THE PROBLEM | Since the records include pictures, leave those out while you reproduce exactly and only the lines from the one containing "- candy packet from (180, 280) to (405, 404)" through the one containing "5) blue shoes in plastic bag (604,57,962,225)", inclusive.

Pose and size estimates
▬▬▬▬▬▬▬▬▬▬
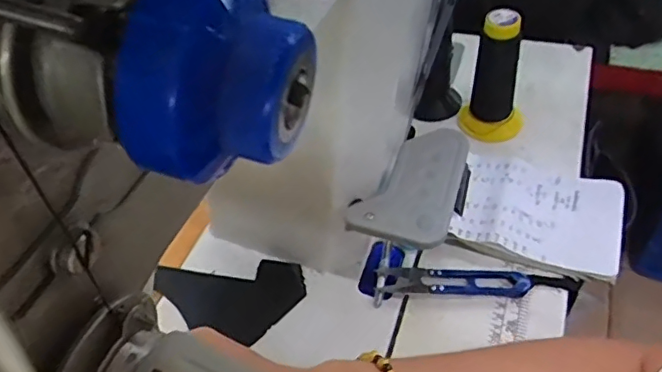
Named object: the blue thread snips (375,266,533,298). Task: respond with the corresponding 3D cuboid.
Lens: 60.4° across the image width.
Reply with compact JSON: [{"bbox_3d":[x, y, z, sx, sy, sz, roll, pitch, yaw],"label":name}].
[{"bbox_3d":[0.099,0.076,0.459,0.120,0.008,0.027,2,50,4],"label":"blue thread snips"}]

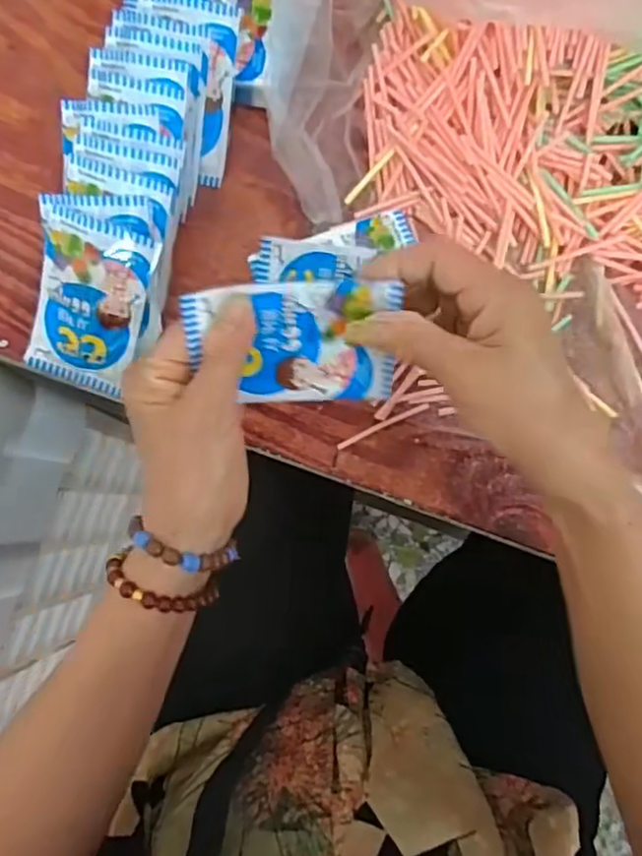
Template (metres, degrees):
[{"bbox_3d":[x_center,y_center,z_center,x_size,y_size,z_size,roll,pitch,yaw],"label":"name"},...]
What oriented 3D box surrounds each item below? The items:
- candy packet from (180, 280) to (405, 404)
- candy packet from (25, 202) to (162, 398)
[{"bbox_3d":[-0.013,-0.040,0.319,0.100,0.009,0.065,-4,127,-7],"label":"candy packet"},{"bbox_3d":[-0.143,-0.074,0.396,0.067,0.015,0.105,20,114,0],"label":"candy packet"}]

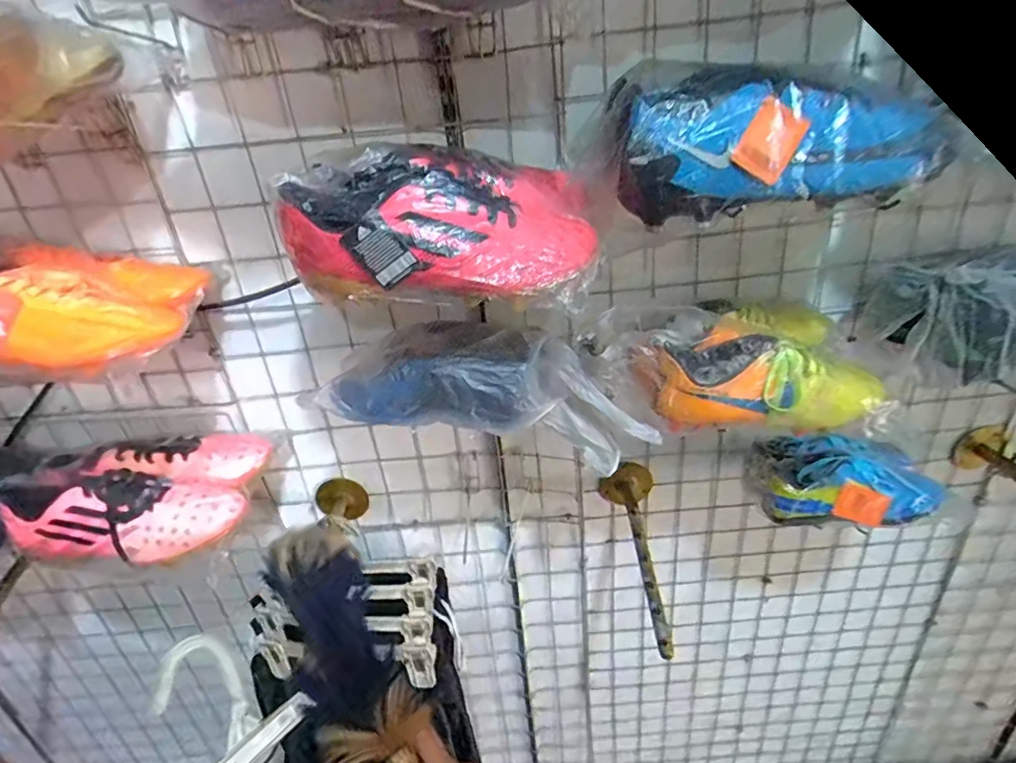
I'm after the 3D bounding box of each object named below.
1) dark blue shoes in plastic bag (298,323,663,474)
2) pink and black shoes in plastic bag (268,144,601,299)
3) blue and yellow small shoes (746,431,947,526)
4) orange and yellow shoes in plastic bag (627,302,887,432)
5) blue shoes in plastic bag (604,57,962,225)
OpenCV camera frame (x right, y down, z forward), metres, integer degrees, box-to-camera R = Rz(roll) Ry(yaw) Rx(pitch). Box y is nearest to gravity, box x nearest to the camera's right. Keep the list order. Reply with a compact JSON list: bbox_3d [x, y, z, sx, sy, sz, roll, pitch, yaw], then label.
[{"bbox_3d":[-0.019,-0.001,0.541,0.311,0.112,0.091,9,28,-3],"label":"dark blue shoes in plastic bag"},{"bbox_3d":[-0.050,-0.143,0.453,0.230,0.102,0.143,1,29,14],"label":"pink and black shoes in plastic bag"},{"bbox_3d":[0.395,0.111,0.634,0.192,0.079,0.089,3,29,16],"label":"blue and yellow small shoes"},{"bbox_3d":[0.238,-0.026,0.539,0.220,0.087,0.139,-1,28,10],"label":"orange and yellow shoes in plastic bag"},{"bbox_3d":[0.206,-0.194,0.421,0.237,0.108,0.095,-3,28,5],"label":"blue shoes in plastic bag"}]

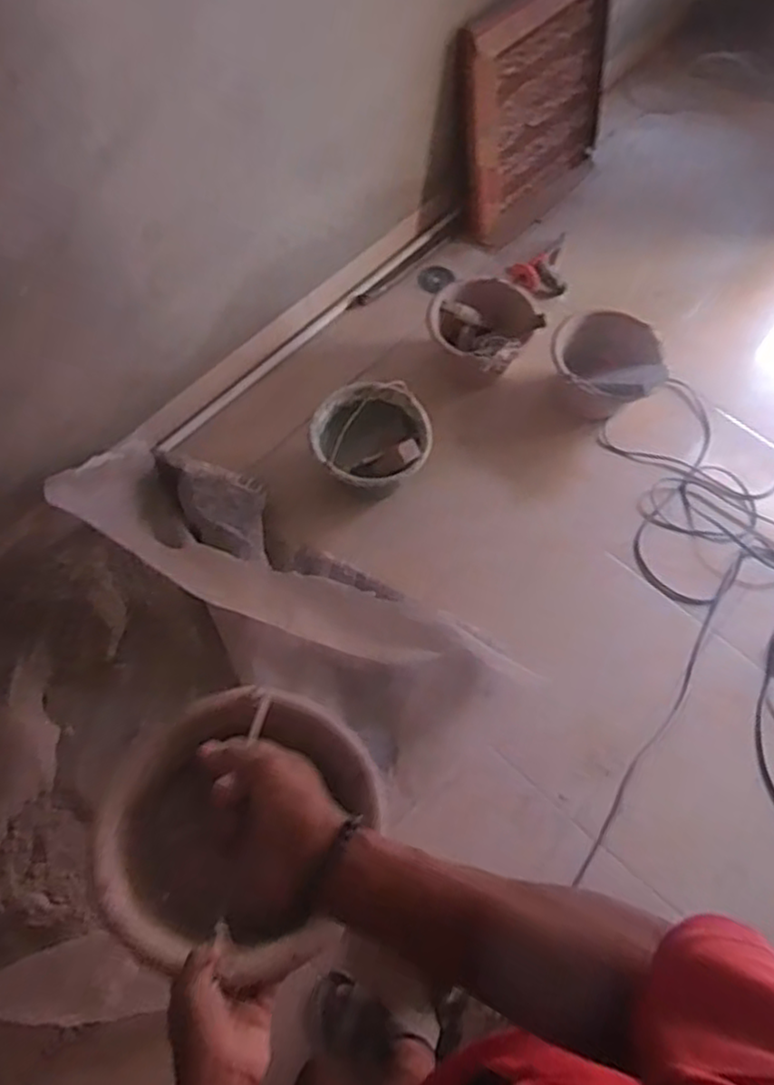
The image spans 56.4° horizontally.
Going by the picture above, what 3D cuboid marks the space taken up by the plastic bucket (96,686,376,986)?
[{"bbox_3d":[-0.142,0.277,0.689,0.213,0.150,0.219,0,65,-1],"label":"plastic bucket"}]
▬▬▬▬▬▬▬▬▬▬
WRITTEN SOLUTION |
- candy packet from (180, 280) to (405, 404)
- candy packet from (25, 202) to (162, 398)
[{"bbox_3d":[-0.013,-0.040,0.319,0.100,0.009,0.065,-4,127,-7],"label":"candy packet"},{"bbox_3d":[-0.143,-0.074,0.396,0.067,0.015,0.105,20,114,0],"label":"candy packet"}]

I'm after the 3D bounding box of each object named below.
1) dark blue shoes in plastic bag (298,323,663,474)
2) pink and black shoes in plastic bag (268,144,601,299)
3) blue and yellow small shoes (746,431,947,526)
4) orange and yellow shoes in plastic bag (627,302,887,432)
5) blue shoes in plastic bag (604,57,962,225)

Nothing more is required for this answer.